Task directions: The answer should be an exact repeat of the stretch of material below from the line containing "118, 164, 149)" through the line containing "49, 179, 196]".

Data for this task:
>>>>>

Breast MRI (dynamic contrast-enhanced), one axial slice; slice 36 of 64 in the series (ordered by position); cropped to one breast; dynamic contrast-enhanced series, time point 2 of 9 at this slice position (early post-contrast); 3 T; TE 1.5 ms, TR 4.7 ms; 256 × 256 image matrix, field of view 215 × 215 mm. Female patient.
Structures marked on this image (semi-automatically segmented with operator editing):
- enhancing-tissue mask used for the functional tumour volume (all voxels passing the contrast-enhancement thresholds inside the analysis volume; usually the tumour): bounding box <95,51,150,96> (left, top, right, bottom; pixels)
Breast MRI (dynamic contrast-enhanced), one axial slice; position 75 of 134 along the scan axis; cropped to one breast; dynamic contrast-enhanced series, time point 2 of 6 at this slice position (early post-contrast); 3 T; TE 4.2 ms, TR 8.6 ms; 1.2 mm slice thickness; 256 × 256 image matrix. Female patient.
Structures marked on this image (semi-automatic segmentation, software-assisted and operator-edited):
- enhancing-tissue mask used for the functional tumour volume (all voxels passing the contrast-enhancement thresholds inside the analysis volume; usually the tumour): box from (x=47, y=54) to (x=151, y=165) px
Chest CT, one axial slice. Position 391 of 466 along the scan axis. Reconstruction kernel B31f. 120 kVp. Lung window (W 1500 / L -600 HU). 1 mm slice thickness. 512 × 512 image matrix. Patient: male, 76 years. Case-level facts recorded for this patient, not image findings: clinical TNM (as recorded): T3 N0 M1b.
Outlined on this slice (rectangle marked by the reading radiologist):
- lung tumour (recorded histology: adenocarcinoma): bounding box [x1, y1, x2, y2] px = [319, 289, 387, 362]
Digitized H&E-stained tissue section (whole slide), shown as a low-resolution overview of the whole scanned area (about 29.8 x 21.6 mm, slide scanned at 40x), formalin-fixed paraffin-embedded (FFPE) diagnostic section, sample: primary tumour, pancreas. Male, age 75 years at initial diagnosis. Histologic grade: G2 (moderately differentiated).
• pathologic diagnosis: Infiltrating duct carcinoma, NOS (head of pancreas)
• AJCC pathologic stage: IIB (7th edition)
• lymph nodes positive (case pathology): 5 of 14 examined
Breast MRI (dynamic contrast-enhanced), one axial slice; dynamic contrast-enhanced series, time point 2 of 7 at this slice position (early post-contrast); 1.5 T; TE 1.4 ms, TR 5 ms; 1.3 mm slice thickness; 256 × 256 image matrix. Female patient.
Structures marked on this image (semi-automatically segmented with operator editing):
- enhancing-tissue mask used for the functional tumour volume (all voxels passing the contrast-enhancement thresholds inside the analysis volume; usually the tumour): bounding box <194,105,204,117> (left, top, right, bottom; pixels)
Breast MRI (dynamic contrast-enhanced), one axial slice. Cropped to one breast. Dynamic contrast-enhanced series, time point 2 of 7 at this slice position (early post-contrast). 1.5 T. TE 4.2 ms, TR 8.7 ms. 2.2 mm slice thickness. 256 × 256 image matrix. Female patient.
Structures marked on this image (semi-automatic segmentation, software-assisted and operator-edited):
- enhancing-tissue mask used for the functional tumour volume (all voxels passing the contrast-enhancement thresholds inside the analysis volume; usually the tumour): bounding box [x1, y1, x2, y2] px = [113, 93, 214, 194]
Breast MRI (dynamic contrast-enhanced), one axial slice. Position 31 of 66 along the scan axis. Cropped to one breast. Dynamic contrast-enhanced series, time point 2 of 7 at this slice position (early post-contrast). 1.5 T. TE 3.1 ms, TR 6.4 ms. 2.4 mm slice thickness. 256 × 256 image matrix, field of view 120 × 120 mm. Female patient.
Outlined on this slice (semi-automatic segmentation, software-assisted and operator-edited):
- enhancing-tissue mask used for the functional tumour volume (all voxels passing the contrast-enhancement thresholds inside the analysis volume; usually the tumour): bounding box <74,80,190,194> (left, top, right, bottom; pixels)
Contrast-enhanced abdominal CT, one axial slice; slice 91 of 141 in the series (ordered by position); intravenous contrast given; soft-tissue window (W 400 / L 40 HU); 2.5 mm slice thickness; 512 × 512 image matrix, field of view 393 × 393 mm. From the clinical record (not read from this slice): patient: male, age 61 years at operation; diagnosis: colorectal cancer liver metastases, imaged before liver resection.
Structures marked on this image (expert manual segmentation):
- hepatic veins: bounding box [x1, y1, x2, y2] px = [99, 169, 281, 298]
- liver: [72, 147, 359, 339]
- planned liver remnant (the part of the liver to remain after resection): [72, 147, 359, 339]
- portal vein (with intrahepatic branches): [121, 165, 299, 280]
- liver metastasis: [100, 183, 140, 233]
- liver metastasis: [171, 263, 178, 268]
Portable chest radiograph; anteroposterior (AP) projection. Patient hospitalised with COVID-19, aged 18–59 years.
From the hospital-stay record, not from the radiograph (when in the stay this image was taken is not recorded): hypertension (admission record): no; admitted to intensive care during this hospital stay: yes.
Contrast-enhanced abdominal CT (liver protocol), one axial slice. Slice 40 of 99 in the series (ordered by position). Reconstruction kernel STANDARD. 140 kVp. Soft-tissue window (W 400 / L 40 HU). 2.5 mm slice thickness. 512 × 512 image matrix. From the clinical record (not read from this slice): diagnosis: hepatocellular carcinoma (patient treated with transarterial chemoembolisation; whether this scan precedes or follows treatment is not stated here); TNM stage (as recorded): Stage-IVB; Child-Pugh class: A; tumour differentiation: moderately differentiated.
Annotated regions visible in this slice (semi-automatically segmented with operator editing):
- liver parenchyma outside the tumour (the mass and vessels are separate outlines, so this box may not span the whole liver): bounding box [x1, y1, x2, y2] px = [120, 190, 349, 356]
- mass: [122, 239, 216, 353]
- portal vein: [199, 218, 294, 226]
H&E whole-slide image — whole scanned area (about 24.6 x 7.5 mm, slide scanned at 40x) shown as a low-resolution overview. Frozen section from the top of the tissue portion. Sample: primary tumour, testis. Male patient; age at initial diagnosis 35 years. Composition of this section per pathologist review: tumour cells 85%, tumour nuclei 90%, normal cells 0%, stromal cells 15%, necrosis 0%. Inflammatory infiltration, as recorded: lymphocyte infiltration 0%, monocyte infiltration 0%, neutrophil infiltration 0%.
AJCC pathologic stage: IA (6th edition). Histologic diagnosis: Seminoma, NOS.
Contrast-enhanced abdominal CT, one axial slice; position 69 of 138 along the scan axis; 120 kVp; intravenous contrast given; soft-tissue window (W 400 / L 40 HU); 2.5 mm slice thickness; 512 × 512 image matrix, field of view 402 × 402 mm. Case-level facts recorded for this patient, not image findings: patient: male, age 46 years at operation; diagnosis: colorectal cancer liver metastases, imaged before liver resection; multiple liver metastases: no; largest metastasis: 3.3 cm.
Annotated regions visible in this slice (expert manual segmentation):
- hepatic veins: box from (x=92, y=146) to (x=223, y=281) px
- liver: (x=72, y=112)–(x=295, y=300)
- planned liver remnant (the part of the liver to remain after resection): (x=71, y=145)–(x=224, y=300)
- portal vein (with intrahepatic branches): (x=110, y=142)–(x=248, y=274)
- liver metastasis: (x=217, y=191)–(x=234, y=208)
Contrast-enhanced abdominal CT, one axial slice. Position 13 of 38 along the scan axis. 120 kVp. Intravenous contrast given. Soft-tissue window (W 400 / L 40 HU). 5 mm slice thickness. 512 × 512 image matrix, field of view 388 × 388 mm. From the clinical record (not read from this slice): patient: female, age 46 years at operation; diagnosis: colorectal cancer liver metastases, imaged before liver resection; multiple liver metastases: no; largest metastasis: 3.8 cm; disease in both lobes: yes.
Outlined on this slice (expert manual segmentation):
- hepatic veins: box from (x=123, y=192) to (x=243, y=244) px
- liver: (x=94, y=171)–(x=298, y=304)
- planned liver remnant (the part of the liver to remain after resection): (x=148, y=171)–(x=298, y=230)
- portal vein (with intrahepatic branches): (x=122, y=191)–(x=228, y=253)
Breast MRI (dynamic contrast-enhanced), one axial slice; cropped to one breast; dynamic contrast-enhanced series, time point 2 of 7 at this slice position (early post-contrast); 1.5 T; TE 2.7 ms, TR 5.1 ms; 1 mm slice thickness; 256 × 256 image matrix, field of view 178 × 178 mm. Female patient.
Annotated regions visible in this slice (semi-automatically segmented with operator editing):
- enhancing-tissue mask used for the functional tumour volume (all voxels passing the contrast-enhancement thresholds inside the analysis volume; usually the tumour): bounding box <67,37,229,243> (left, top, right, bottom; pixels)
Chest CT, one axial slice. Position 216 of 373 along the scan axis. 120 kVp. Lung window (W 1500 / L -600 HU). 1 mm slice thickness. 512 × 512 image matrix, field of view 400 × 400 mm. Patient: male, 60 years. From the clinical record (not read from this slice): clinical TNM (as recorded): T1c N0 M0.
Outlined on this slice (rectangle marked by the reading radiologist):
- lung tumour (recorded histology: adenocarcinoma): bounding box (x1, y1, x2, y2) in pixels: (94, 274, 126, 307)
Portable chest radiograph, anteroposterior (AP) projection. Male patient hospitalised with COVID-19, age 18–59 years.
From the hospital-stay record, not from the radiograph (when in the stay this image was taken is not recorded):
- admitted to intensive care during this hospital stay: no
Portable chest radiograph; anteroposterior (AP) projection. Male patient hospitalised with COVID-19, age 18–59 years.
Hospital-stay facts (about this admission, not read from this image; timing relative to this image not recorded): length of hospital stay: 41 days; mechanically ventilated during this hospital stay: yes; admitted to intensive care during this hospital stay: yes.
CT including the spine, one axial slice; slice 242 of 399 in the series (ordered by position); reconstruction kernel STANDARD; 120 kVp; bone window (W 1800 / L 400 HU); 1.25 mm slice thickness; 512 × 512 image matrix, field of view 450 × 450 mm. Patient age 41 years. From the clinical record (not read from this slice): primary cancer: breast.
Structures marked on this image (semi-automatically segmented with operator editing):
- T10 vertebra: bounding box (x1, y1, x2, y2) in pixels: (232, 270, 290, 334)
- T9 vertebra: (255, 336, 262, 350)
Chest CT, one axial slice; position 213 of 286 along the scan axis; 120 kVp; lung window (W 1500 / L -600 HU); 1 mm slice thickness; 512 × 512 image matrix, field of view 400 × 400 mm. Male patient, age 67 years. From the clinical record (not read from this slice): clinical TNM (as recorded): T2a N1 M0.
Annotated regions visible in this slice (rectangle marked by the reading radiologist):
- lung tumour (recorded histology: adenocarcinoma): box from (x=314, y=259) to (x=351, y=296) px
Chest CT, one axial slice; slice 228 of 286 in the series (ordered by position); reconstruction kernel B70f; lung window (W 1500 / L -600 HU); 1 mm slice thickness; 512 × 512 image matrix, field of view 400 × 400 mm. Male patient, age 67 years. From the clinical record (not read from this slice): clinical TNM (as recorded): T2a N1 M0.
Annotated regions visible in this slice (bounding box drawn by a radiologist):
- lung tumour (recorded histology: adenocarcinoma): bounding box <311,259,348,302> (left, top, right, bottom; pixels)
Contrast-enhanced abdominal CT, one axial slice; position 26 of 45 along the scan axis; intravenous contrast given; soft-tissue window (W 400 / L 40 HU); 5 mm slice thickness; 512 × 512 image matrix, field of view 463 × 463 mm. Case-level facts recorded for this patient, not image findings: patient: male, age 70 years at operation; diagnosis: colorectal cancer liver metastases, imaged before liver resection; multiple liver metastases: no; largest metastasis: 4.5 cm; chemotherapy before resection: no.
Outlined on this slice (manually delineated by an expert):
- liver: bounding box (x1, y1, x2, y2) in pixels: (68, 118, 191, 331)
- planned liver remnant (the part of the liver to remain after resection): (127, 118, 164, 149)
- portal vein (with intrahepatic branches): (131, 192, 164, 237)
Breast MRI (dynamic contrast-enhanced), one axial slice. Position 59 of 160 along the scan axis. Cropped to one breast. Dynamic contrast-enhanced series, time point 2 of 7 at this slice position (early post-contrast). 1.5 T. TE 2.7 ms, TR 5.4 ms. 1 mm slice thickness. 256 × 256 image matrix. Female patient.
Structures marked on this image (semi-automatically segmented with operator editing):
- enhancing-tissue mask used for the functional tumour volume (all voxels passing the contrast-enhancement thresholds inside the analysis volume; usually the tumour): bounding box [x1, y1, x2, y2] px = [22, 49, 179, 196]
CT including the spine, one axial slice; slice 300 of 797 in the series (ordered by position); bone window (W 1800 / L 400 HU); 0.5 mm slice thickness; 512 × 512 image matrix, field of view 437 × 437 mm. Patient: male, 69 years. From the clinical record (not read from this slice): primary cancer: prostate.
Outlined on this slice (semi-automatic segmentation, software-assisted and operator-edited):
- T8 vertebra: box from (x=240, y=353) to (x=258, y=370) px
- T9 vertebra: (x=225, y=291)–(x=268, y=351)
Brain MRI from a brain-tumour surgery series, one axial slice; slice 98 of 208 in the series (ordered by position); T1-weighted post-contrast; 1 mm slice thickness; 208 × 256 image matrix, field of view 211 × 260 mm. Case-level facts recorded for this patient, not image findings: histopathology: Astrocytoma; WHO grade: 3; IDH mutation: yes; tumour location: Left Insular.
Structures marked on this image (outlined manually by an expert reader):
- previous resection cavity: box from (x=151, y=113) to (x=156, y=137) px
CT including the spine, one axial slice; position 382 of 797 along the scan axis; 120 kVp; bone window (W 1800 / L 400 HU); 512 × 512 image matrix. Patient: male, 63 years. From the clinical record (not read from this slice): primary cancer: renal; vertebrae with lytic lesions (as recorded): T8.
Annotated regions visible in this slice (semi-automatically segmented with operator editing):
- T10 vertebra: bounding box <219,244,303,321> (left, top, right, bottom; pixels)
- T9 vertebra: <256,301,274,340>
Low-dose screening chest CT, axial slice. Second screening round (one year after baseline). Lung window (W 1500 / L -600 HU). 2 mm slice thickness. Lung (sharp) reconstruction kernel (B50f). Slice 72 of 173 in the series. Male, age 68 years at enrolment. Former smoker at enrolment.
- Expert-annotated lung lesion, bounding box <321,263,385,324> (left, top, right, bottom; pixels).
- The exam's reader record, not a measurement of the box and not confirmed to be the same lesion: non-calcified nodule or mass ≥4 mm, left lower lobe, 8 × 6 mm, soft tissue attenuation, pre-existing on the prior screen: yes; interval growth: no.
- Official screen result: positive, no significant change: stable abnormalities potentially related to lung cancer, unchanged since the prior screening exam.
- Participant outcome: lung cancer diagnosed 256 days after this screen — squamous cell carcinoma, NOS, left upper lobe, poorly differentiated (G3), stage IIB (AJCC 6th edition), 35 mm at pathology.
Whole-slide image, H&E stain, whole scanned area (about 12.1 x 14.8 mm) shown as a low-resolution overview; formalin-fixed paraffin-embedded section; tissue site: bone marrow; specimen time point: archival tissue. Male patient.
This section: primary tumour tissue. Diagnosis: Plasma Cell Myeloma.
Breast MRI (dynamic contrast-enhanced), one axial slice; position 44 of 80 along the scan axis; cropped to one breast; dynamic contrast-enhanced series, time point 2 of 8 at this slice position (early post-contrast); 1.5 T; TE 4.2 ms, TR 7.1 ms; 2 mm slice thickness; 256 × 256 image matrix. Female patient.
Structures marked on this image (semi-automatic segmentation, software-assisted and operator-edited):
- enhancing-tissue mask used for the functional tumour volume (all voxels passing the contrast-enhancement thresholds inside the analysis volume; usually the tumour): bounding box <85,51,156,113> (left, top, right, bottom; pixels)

<<<<<

Reply to the task:
- planned liver remnant (the part of the liver to remain after resection): (127, 118, 164, 149)
- portal vein (with intrahepatic branches): (131, 192, 164, 237)
Breast MRI (dynamic contrast-enhanced), one axial slice. Position 59 of 160 along the scan axis. Cropped to one breast. Dynamic contrast-enhanced series, time point 2 of 7 at this slice position (early post-contrast). 1.5 T. TE 2.7 ms, TR 5.4 ms. 1 mm slice thickness. 256 × 256 image matrix. Female patient.
Structures marked on this image (semi-automatically segmented with operator editing):
- enhancing-tissue mask used for the functional tumour volume (all voxels passing the contrast-enhancement thresholds inside the analysis volume; usually the tumour): bounding box [x1, y1, x2, y2] px = [22, 49, 179, 196]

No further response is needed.